> **KUTIPAN TEKS**
■ ■ ■ ■
“Konon,
ahli mantik, ahli hukum, ahli agama, dan beberapa pakar lainnya berjumlah 7
orang berkumpul di istana raja untuk
mengintrogasi Nasrudin (Seorang Tokoh Sufi). Mereka mengganngap ulah Nasrudin
sebagai kasus yang serius karena Nasrudin seringkali berkelana dari satu desa
ke desa lainnya dengan meneriakkann khutbah yang sama. “orang-orang yang mengaku
dan disebut bijak, ahli dan terhormat itu” kata Nasrudin “sebetulnya adalah
orang-orang bodoh, kebingungan dan orang yang tidak bisa mengambil keputusan”.
Tentu saja perkataan itu dianggap subversif yang dapat mengganggu stabilitas
negara. Dan Nasruddin dituding melecehkan, merendahkan dan mencemarkan nama
baik para elit pada waktu itu.
Singkat
cerita, sidang untuk Nasuddin dilanjutkan. Sebelum para pakar itu diberi waktu
untuk mengintrogasi Nasruddin, Raja terlebih dahulu memperkenankan Nasrudin
untuk bicara dan menyampaikan sesuatu jika ada yang ingin disampaikan.
“Tolong
dibawakan kertas dan pena”, kata Nasrudin. Rajapun menyuruh pelayannya untuk
memenuhi permintaan Nasruddin. “Tolong bagikan kertas dan pena kepada tujuh
pakar yang duduk dihadapan saya.”Kemudian kertas itu dibagikan, “saya mohon
setiap orang menulis jawaban di kertas itu pertanyaan ini” minta Nasruddin.
“Apa itu roti?”
Raja
kemudian meminta para pakar itu untuk memenuhi permintaan Nasruddin. Tujuh
pakar itu pun melaksanakan permintaan raja. Setelah selesai, kertas yang
dibagikan tadi itu kemudian di serahkan pada Raja, kemudian raja membacakan
jawaban para pakar yang ditulis di kertas.
■ ■ ■ ■
Salin dengan tepat bagian kutipan teks di atas, mulai dari "Tentu saja perkataan" sampai dengan "pada waktu itu.". Baris-baris berikut diambil dari sumber yang berbeda dengan kutipan teks di atas.
■ ■ ■ ■
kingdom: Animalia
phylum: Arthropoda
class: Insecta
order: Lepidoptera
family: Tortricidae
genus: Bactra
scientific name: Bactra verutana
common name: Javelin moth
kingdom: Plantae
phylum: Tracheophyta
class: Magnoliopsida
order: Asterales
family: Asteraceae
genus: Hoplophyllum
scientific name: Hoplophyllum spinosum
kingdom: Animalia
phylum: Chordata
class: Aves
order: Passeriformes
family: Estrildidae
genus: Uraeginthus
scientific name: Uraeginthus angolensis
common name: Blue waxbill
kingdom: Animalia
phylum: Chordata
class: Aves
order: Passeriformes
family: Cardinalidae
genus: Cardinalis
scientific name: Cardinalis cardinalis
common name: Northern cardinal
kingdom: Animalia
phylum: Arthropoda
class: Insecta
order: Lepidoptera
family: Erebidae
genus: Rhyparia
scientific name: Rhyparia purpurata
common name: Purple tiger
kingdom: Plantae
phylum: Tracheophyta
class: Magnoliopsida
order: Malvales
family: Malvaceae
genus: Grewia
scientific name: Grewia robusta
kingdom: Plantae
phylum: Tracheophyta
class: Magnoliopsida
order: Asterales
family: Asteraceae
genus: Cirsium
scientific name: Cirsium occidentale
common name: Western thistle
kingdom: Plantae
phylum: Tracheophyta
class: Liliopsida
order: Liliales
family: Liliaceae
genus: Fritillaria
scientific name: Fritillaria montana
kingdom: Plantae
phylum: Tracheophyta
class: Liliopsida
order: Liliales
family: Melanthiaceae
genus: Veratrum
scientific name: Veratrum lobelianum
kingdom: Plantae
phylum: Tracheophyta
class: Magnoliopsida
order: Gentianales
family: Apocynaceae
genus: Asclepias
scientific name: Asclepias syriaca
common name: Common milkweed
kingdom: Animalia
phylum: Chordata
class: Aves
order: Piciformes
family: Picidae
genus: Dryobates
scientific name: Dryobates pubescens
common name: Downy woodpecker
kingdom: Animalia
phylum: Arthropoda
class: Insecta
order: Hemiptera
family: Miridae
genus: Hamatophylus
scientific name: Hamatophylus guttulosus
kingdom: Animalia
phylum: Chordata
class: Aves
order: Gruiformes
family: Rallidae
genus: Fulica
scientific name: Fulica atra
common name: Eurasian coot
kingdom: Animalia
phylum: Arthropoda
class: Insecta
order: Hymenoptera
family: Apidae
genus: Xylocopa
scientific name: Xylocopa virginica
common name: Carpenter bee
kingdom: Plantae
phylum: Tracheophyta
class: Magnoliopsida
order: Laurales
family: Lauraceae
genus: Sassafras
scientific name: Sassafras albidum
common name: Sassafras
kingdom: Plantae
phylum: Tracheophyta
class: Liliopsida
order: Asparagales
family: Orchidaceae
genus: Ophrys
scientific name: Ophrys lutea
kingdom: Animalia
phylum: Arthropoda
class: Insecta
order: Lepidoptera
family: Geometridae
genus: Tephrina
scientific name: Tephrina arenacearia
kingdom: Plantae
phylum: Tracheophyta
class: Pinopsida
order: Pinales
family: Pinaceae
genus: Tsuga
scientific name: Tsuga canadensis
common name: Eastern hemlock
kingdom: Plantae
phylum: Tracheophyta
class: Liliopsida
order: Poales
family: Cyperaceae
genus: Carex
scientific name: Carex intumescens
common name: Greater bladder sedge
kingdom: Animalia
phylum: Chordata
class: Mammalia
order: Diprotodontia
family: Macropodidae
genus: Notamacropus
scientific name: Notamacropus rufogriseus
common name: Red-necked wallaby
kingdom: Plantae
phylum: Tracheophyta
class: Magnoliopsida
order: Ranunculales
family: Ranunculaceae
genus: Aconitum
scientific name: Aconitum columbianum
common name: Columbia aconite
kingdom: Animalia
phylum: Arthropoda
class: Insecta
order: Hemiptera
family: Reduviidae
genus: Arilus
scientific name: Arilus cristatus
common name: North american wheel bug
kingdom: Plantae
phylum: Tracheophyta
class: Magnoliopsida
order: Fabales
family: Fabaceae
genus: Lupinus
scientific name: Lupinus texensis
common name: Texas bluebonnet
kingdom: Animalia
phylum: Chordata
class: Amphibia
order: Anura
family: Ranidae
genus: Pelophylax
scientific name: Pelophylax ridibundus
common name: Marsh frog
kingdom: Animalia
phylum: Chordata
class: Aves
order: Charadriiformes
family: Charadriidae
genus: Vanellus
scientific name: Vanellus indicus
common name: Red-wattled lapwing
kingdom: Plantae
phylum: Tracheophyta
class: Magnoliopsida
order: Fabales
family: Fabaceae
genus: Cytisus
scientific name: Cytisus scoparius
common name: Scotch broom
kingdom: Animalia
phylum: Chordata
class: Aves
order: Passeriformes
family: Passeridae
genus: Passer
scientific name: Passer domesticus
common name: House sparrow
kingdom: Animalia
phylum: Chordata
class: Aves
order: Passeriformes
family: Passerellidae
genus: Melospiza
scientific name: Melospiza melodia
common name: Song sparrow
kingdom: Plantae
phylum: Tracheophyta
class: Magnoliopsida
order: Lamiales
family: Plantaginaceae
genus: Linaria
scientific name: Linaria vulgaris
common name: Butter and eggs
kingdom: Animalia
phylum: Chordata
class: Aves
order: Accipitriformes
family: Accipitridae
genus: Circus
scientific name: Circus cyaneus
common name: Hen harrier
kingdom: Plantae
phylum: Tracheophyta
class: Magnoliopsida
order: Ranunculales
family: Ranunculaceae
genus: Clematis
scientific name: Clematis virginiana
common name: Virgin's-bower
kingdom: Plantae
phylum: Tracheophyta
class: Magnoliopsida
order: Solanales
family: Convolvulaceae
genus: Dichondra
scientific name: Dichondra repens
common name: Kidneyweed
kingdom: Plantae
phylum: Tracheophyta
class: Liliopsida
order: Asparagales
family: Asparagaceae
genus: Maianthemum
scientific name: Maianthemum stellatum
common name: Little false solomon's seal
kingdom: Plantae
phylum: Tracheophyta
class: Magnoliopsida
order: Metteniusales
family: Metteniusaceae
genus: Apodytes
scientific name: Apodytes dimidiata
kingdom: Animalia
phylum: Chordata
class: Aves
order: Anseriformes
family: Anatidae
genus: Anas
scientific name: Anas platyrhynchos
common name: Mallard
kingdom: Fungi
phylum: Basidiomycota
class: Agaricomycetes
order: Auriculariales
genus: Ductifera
■ ■ ■ ■
> **JAWABAN LATIHAN**
Tentu saja perkataan itu dianggap subversif yang dapat mengganggu stabilitas
negara. Dan Nasruddin dituding melecehkan, merendahkan dan mencemarkan nama
baik para elit pada waktu itu.